• For the first time in 13 years, I’m single during Thanksgiving, and my son will be with his father.
  • Instead of hosting, I’ve decided to travel to the Florida Keys with no family.
  • I’m starting new traditions while still processing and healing from my divorce.

When I was growing up, my family didn’t observe most holidays. So when I started celebrating them on my own in adulthood, I was like a baby tasting ice cream for the first time.

The novelty and excitement haven’t worn off. For over a decade I’ve hosted Thanksgiving dinner, baking maple-pumpkin, caramel-apple, and bourbon-pecan pies from scratch; roasting a butter-slathered, herb-stuffed turkey; and perfecting the béchamel for my mac and cheese. The day has become a ritual of soul-satisfying indulgence.

But this year will be different.

My son will be with his dad

For the first time in 13 years, I’m single, and my only son will be with his dad this Thanksgiving.

Last year, our separation was new, and we celebrated together — awkwardly. It’s a strange feeling to be a visitor in your old home; over a year later, I’m still uncomfortable there.

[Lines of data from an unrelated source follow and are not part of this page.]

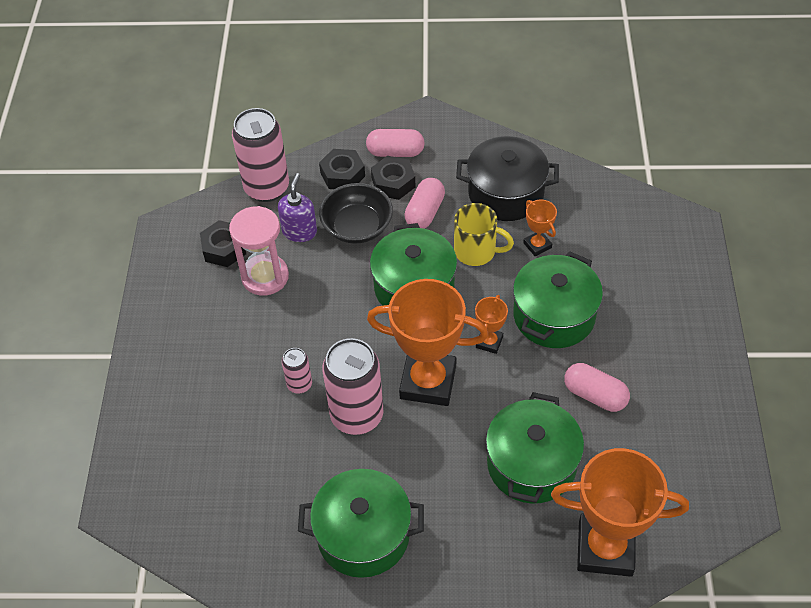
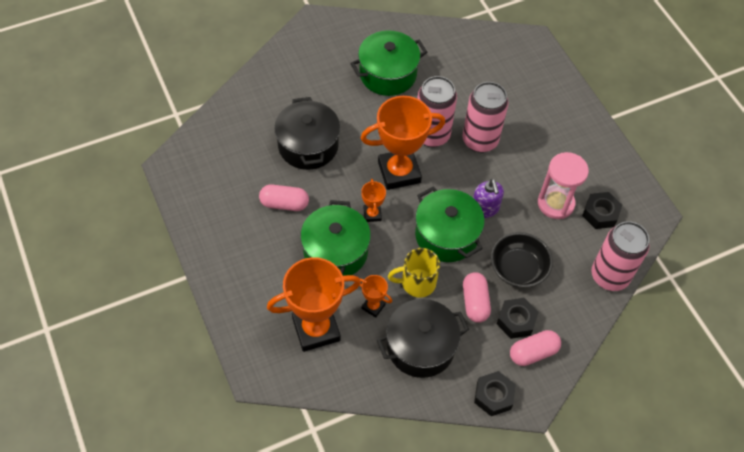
camera: 150 degrees right, 5 degrees up
(299, 231) = (557, 248): purple soap dispenser -> purple soap dispenser (485, 209)
(299, 384) = (480, 140): pink can -> pink can, size x2.03
(342, 174) = (560, 312): black nut -> black nut (493, 396)
(531, 464) = (308, 145): green pot -> black pot
(605, 548) = (245, 115): orange trophy -> orange trophy (316, 329)

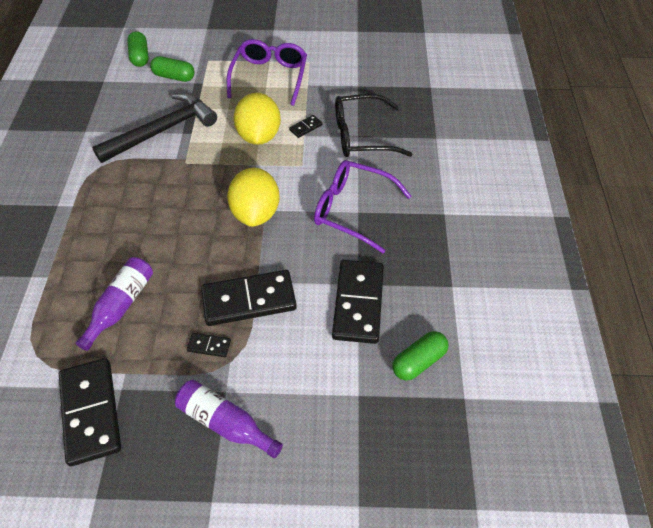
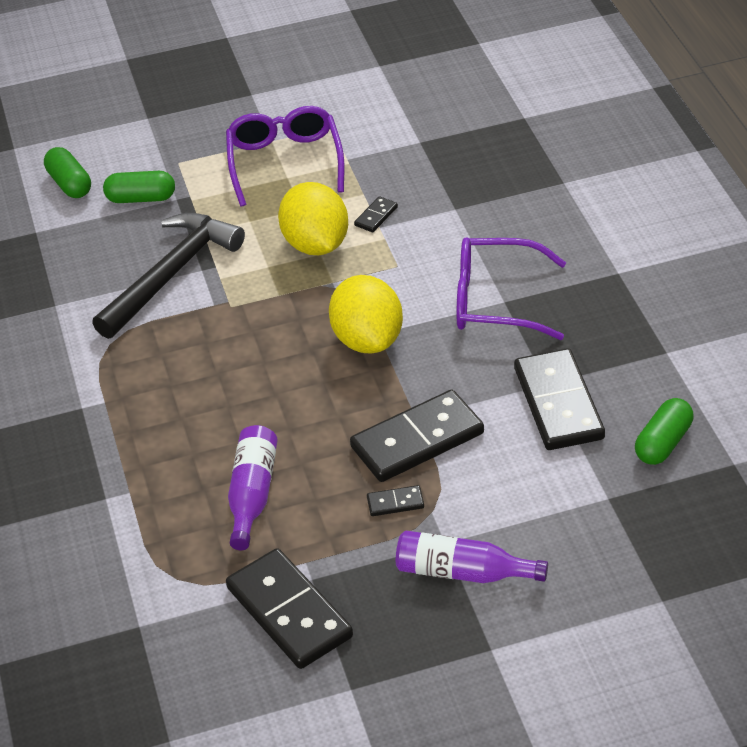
camera: 15 degrees left, 10 degrees down
(362, 136) = (460, 206): black glasses -> none

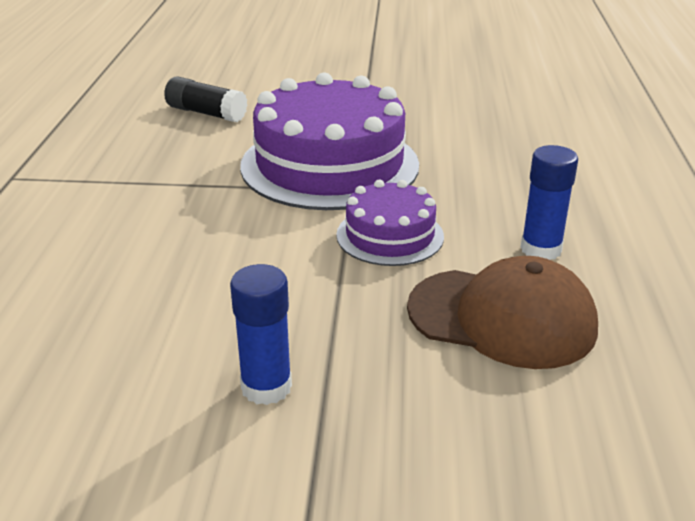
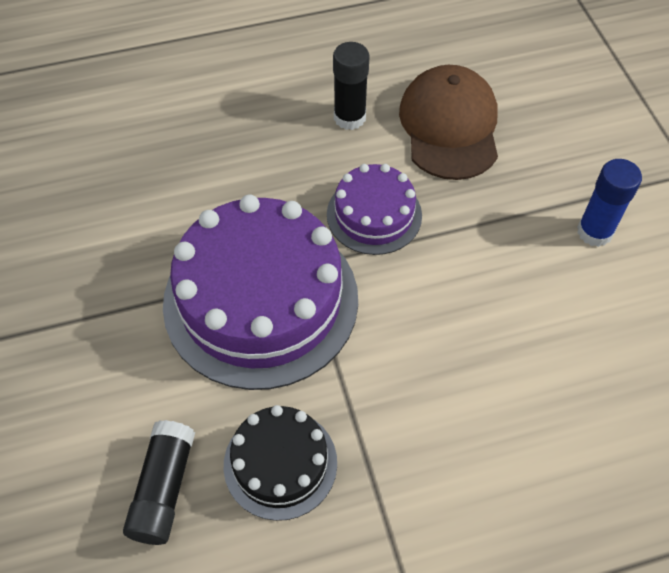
camera: 110 degrees left, 25 degrees up
(182, 151) = (280, 463): none -> black cake
(541, 249) = (349, 117): blue glue stick -> black glue stick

I knew it was time to move on, to start new traditions — but I’m still rebuilding, and my circle is small. Instead of finding a friend’s Thanksgiving to crash, I’m spending the weekend with my ex-therapist in the Florida Keys.

Realizing I needed to break things with my son’s dad

Over the past few decades I’ve seen a series of therapists, trying to attribute my unhappiness to anything but its actual source. Each time I’d get inches closer to the truth. But I was terrified to admit that my marriage wasn’t working.

Even when I finally accepted the reality, I was too afraid to do anything about it. But the pressure of acting like everything was fine — when it was anything but — was exhausting. I was numb, disconnected from my emotions, and living a life that felt like a lie.

The rubber hit the road during the pandemic. I felt that I was slowly disappearing and that if I didn’t make a change, there would be nothing left of me. But even if I’d wanted to leave then, there would have been nowhere to go. In a new state with no connections, I walked outside alone for hours each day in introspection.

My therapist and I became friends

Eventually I regurgitated details about the same old dilemma to a new therapist. Until then, I’d convinced myself to stay the course to preserve my family unit. But this time there was a shift. A few sessions in, I realized I’d done all the talking I needed to do. It was time to come up with an exit plan.

No longer having to keep up the act was a relief. But my heart broke — and still breaks — for my son, whose world was being turned upside down. My marriage had been broken for a while, and I knew that was affecting my child too. Up until that point, I’d convinced myself that staying married was best for my son, but that was no longer true. Modeling an unhealthy relationship for him wasn’t the right choice.

I told my therapist over the phone about my decision as I packed up my belongings — one foot in my old life, one in my new. As we discussed a path forward, she shared a few details about her own divorce. The similarities between our experiences were uncanny.

That was when I knew our paths had crossed for a reason. I asked if we could end our professional relationship and be friends. She didn’t hesitate to say, “Let’s do it!”

On this journey to figure out where I belong, I’m so grateful to have her in my corner.